Keempat, tata letak rumah/bangunan hendaknya diatur sedemikian rupa supaya menjalarnya api tidak terlalu cepat. Selama ini penduduk suka sekali menghabiskan sisa tanahnya membangun rumah, sampai berdempet tanpa celah. Selain merusak pemandangan, menyulitkan membuang sampah, cara ini menyulitkan mengatasi api saat kebakaran. Jalan dan gang hendaknya diperlebar, supaya akses masuk mobil pemadam cepat dan mudah. Kesulitan masuk, dalam hitungan menit saja, risiko kebakaran sudah sangat besar. Adanya jalan besar sangat membantu percepatan mobilitas BPK. Seperti adanya jalan baru tembus Gatot Subroto Lingkar Dalam Selatan, walau baru dibangun sudah fungsional. Saat kebakaran di Pemurus Baru BPK Hippindo dll yang besar dapat masuk cepat.
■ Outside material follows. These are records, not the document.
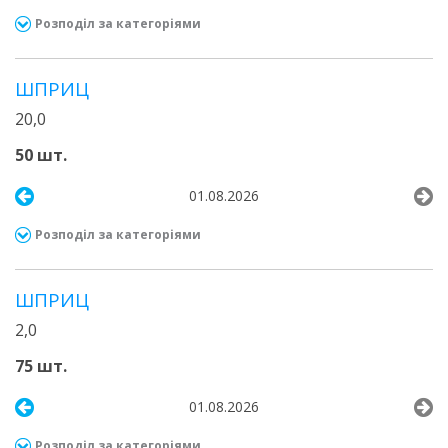
Розподіл за категоріями
ШПРИЦ
20,0
50 шт.
01.08.2026
Розподіл за категоріями
ШПРИЦ
2,0
75 шт.
01.08.2026
Розподіл за категоріями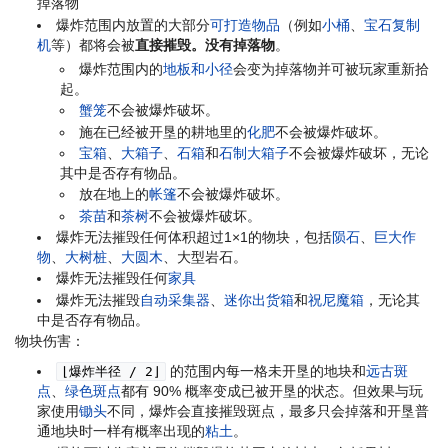
掉落物
爆炸范围内放置的大部分
可打造物品
（例如
小桶
、
宝石复制
机
等）都将会被
直接摧毁。没有掉落物
。
爆炸范围内的
地板和小径
会变为掉落物并可被玩家重新拾
起。
蟹笼
不会被爆炸破坏。
施在已经被开垦的耕地里的
化肥
不会被爆炸破坏。
宝箱
、
大箱子
、
石箱
和
石制大箱子
不会被爆炸破坏，无论
其中是否存有物品。
放在地上的
帐篷
不会被爆炸破坏。
茶苗
和
茶树
不会被爆炸破坏。
爆炸无法摧毁任何体积超过1×1的物块，包括
陨石
、
巨大作
物
、
大树桩
、
大圆木
、大型岩石。
爆炸无法摧毁任何
家具
爆炸无法摧毁
自动采集器
、
迷你出货箱
和
祝尼魔箱
，无论其
中是否存有物品。
物块伤害：
的范围内每一格未开垦的地块和
远古斑
⌊爆炸半径 / 2⌋
点
、
绿色斑点
都有 90% 概率变成已被开垦的状态。但效果与玩
家使用
锄头
不同，爆炸会直接摧毁斑点，最多只会掉落和开垦普
通地块时一样有概率出现的
粘土
。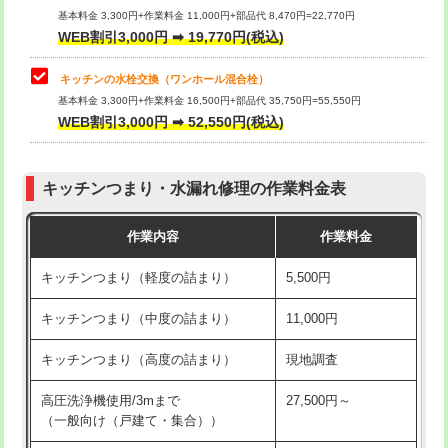
用/3ｍまで)
基本料金 3,300円+作業料金 11,000円+部品代 8,470円=22,770円
止水・漏水調査・防水処理・清掃・修
33,000円
WEB割引3,000円 ➡ 19,770円(税込)
理・調整・分解・加工など（重作業）
給水管工事※（塩ビ管（VP・HI）使
+8,800円
用（追加）/3ｍ超え)
キッチンの水栓交換（ワンホール混合栓）
お風呂タンク脱着
16,500円
基本料金 3,300円+作業料金 16,500円+部品代 35,750円=55,550円
給水管工事※（ライニング鋼管・銅
44,000円
WEB割引3,000円 ➡ 52,550円(税込)
その他部品の脱着
8,800円～
管・ポリ管・HT管使用/3ｍまで)
交換・取付（タンク）
22,000円+材料費
給水管工事※（ライニング鋼管・銅
+8,800円
管・ポリ管・HT管使用/3ｍ超え)
キッチンつまり・水漏れ修理の作業料金表
交換・取付(単水栓（壁付・デッキ
13,200円+材料費
式）)
排水管工事（土の掘削・埋め戻し作
11,000円~
作業内容
作業料金
業）
交換・取付(混合水栓（壁付・デッキ
16,500円+材料費
キッチンつまり（軽度の詰まり）
5,500円
式・ワンホール）)
排水管工事（排水管工事/3ｍまで）
55,000円
キッチンつまり（中度の詰まり）
11,000円
交換・取付(排水栓・排水トラップ
22,000円+材料費
排水管工事（追加 排水管工事/3ｍ超
+11,000円
（P/S/ポップアップ））
え）
キッチンつまり（高度の詰まり）
現地調査
交換・取付（その他部品）
11,000円+材料費
マス交換（土の掘削・埋め戻し作業）
11,000円~
高圧洗浄機使用/3mまで
27,500円～
（一般向け（戸建て・集合））
持込商品取付（単水栓）
13,200円
マス交換（深さ50㎝未満）
55,000円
Ini tentu sangat membantu.
Kelima, Perda Kebakaran, sebagaimana usul Sekjen Depsos RI, perlu segera dibuat di masing-masing daerah. Sehingga dapat diantisipasi bahaya kebakaran, dan anggota masyarakat yang lalai atau melakukan pelanggaran dikenakan sanksi, baik penjara atau denda. Kebakaran tidak sekadar musibah, tetapi harus ada upaya antisipasi, prevensi dan kurasi yang tegas. Aturan hukum penting disosialisasikan segera agar tidak ada yang bermain-main atau menganggap remeh bahaya api.
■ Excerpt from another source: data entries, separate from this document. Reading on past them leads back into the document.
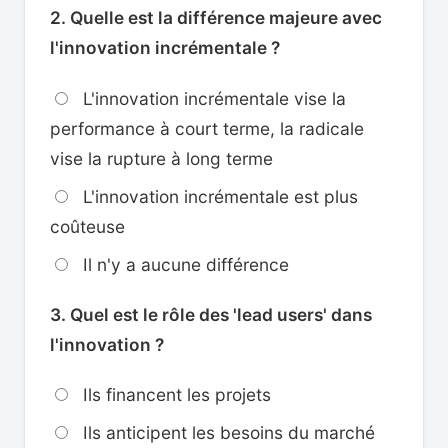
2. Quelle est la différence majeure avec
l'innovation incrémentale ?
L'innovation incrémentale vise la
performance à court terme, la radicale
vise la rupture à long terme
L'innovation incrémentale est plus
coûteuse
Il n'y a aucune différence
3. Quel est le rôle des 'lead users' dans
l'innovation ?
Ils financent les projets
Ils anticipent les besoins du marché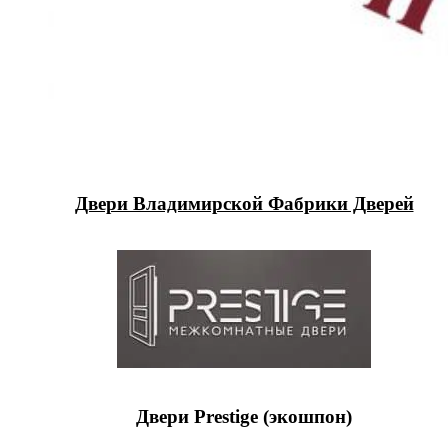
Двери Владимирской Фабрики Дверей
Двери Prestige (экошпон)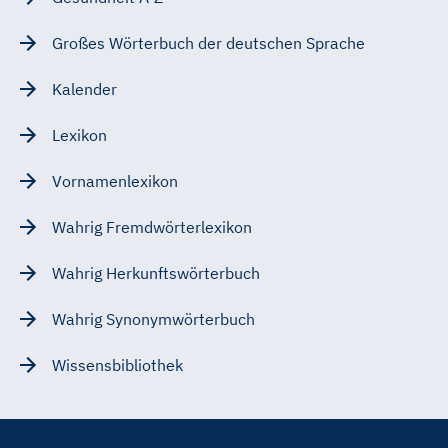
Großes Wörterbuch der deutschen Sprache
Kalender
Lexikon
Vornamenlexikon
Wahrig Fremdwörterlexikon
Wahrig Herkunftswörterbuch
Wahrig Synonymwörterbuch
Wissensbibliothek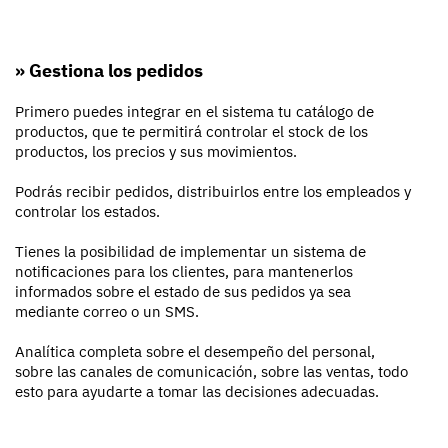
» Gestiona los pedidos
Primero puedes integrar en el sistema tu catálogo de
productos, que te permitirá controlar el stock de los
productos, los precios y sus movimientos.
Podrás recibir pedidos, distribuirlos entre los empleados y
controlar los estados.
Tienes la posibilidad de implementar un sistema de
notificaciones para los clientes, para mantenerlos
informados sobre el estado de sus pedidos ya sea
mediante correo o un SMS.
Analítica completa sobre el desempeño del personal,
sobre las canales de comunicación, sobre las ventas, todo
esto para ayudarte a tomar las decisiones adecuadas.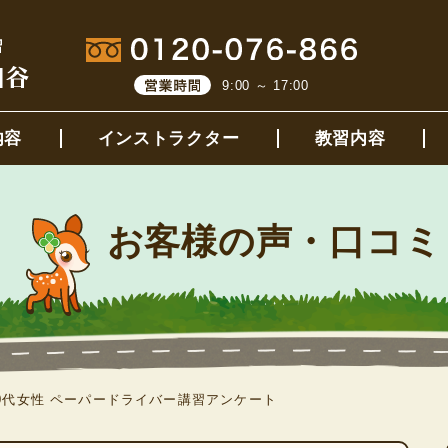
9:00 ～ 17:00
内容
インストラクター
教習内容
お客様の声・口コミ
50代女性 ペーパードライバー講習アンケート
Akhirnya semoga korban kebakaran selama ini tetap sabar tabah dan tawakkal untuk bangkit kembali. Semoga pemerintah, kalangan swasta, dermawan dan masyarakat meningkatkan bantuannya sehingga korban dapat memilihkan kerugiannya. Kalau bisa bantuan tidak saja pengadaan bangunan tempat tinggal, juga modal usaha tanpa bunga. Sungguh beruntung pihak yang mau membantu korban kesusahan. Allah menolong hambanya di dunia dan akhirat siapa saja yang ringan tangan memberi pertolongan antarsesama.